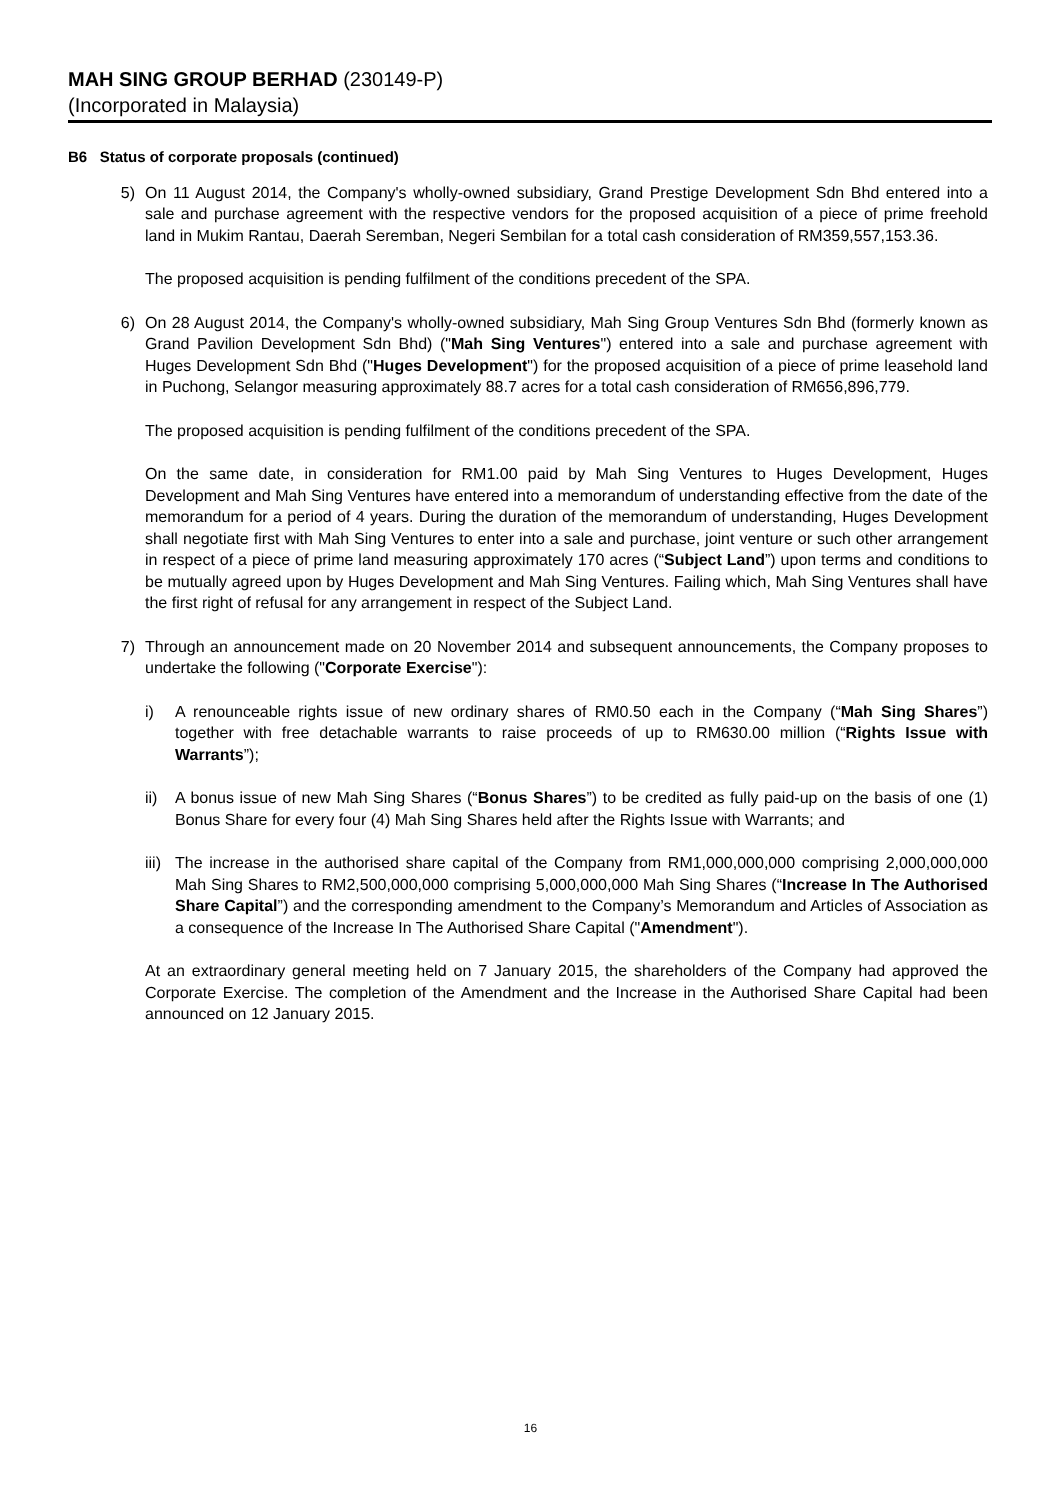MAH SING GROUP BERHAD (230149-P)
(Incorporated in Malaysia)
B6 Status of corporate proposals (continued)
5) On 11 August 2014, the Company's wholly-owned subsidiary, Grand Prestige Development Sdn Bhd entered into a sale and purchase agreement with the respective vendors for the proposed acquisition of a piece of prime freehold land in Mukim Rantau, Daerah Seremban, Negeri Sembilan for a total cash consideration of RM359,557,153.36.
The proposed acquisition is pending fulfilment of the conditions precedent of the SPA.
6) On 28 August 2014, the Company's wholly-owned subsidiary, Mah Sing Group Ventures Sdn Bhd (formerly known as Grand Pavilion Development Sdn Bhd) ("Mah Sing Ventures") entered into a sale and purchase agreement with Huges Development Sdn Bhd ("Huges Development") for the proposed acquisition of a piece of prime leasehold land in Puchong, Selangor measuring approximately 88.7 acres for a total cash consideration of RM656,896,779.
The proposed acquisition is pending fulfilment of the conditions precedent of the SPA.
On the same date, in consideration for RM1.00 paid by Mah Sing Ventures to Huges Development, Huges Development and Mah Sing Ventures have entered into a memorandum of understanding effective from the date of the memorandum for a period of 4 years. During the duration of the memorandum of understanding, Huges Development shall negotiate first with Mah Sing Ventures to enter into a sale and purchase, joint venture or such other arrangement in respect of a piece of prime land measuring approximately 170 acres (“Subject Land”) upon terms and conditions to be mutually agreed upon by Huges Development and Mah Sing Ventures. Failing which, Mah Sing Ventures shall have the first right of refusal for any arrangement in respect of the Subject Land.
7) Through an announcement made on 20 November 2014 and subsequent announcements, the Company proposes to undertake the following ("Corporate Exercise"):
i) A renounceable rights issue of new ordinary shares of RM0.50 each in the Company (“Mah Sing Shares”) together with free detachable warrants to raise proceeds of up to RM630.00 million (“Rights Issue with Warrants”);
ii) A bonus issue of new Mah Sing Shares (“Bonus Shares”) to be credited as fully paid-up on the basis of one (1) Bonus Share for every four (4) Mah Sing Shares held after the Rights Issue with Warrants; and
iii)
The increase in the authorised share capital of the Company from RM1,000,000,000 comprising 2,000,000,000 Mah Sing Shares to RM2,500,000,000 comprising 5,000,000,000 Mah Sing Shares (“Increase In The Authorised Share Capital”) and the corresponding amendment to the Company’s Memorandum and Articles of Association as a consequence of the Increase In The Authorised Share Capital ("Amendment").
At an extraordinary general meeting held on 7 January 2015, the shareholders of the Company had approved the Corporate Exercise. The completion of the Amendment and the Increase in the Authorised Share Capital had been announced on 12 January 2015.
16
---
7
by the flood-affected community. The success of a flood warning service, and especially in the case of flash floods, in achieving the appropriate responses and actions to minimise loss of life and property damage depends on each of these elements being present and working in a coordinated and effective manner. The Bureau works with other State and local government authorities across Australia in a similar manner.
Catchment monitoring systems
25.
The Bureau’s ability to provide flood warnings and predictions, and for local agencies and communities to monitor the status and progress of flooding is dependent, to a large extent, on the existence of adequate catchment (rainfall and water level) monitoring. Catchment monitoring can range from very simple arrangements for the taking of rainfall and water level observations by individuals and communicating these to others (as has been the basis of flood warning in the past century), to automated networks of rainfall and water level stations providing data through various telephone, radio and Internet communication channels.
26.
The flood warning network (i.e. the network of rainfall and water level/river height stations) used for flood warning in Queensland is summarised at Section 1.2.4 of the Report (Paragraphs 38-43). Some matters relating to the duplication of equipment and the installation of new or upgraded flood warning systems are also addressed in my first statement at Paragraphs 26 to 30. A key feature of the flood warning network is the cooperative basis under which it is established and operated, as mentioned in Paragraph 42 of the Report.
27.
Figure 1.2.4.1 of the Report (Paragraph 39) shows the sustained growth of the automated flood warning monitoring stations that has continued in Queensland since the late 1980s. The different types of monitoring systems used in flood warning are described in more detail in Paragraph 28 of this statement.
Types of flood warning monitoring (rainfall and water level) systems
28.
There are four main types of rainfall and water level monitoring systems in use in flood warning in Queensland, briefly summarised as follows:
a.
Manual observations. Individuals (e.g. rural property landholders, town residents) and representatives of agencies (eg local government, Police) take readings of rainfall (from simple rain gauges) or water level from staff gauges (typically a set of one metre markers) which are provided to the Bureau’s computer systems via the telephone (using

Exercise instructions: The required output is every line above from the one with "Figure 1.2.4.1 of" down to the one with "Manual observations. Individuals", restated word for word, ends included.

Response to this task:
Figure 1.2.4.1 of the Report (Paragraph 39) shows the sustained growth of the automated flood warning monitoring stations that has continued in Queensland since the late 1980s. The different types of monitoring systems used in flood warning are described in more detail in Paragraph 28 of this statement.
Types of flood warning monitoring (rainfall and water level) systems
28.
There are four main types of rainfall and water level monitoring systems in use in flood warning in Queensland, briefly summarised as follows:
a.
Manual observations. Individuals (e.g. rural property landholders, town residents) and representatives of agencies (eg local government, Police) take readings of rainfall (from simple rain gauges) or water level from staff gauges (typically a set of one metre markers) which are provided to the Bureau’s computer systems via the telephone (using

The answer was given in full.